20代の7年間を韓国で過ごしたというオーナーの永川銀珠氏もまた、小さなお子さんを抱えるオンマのひとり。韓国を離れ、いざ日本に帰って韓国料理を探すとどのお店もお肉中心で、オンマが作るような副菜(パンチャン)が充実していないことに気付いた。そもそも韓国料理は焼き肉やサムギョプサルなどお肉のイメージが強いものの、実際には野菜を上手にたくさん摂る食文化が根付いているという。キムチをはじめとする発酵食品やごま油の風味豊かなナムル、高麗人参やナツメといった漢方食材に至るまで、1度の食事で摂取する植物性素材の豊富さは、他の国ではあまり見ることができない独自の食文化である。永川氏は、韓国でいつも口にしていた季節の野菜をふんだんに使ったキムチやおかずを自分で作るうちに動物性の素材がなくても十分美味しいことに気が付いたのだという。そうして出来上がった料理をヴィーガンの友人たちに振る舞っていたことが、お店をオープンするきっかけとなった。そのため、メニューは韓国料理の中でも元々植物性素材メインで作られていたものが中心。肉料理をフェイクミートで代用するやり方ではなく、各家庭で親しまれている野菜たっぷりの家庭料理を紹介する意識でお店を運営している。

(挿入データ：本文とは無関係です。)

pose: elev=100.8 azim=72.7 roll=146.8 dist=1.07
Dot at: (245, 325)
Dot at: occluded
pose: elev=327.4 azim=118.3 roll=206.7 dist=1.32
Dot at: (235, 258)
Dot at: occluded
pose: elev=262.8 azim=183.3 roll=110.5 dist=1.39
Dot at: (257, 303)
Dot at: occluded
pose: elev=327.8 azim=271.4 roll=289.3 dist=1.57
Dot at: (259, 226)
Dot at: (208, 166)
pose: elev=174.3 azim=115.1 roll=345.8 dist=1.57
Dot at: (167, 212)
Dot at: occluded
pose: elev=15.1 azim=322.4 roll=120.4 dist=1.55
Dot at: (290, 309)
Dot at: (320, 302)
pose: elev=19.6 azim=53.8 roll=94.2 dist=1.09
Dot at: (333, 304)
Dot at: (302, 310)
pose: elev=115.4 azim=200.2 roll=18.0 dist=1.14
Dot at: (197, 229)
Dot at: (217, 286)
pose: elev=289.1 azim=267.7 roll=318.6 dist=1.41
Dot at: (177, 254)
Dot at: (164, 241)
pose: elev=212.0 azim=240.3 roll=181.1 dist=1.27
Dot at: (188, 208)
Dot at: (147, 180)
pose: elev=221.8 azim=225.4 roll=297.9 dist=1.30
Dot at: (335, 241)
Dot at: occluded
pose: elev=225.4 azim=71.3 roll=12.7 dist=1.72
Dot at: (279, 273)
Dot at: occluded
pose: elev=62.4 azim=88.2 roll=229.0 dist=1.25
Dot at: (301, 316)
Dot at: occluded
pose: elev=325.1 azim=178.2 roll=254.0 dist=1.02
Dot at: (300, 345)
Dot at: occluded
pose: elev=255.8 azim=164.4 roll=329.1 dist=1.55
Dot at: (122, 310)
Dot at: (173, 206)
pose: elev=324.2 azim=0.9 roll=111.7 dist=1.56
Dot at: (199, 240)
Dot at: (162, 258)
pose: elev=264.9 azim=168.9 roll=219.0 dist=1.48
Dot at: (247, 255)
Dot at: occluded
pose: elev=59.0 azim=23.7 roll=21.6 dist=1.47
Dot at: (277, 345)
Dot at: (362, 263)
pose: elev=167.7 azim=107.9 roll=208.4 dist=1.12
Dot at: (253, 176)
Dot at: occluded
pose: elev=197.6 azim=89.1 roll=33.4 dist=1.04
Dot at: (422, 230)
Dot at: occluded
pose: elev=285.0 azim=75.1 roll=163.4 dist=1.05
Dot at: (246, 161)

ヴィーガンであってもしっかりと食べ応えがあるのが「オンマちゃんのヤッチェゴ」の料理。中でも、スンドゥブチゲやテンジャンチゲは、植物性食材だけではなかなか難しい旨味を補完するために出汁にこだわった。一般的にはアサリや煮干しの出汁を使うのだが、昆布や干し椎茸だけでは唐辛子やニンニクの風味に負けてしまうため、本来出汁にはあまり使うことのない野菜や乾物からとったベジタブル出汁をブレンドしているのだという。お店の営業に加えて、各地で行われるイベントの出店でも評判を呼んでいる裏には、様々な試行錯誤の積み重ねがあったのだ。
本連載ではこれまで、ヴィーガンの中華料理やイタリアンなどを多数紹介してきたが、ヴィーガン韓国料理専門店は今回が初めてである。それだけ一般的な韓国料理に求めるものとして肉料理のニーズが大きいのかもしれない。それでもオンマが作る暖かな韓国家庭料理とおもてなしの精神は、ノンベジも含めて多くの人に伝わるに違いない。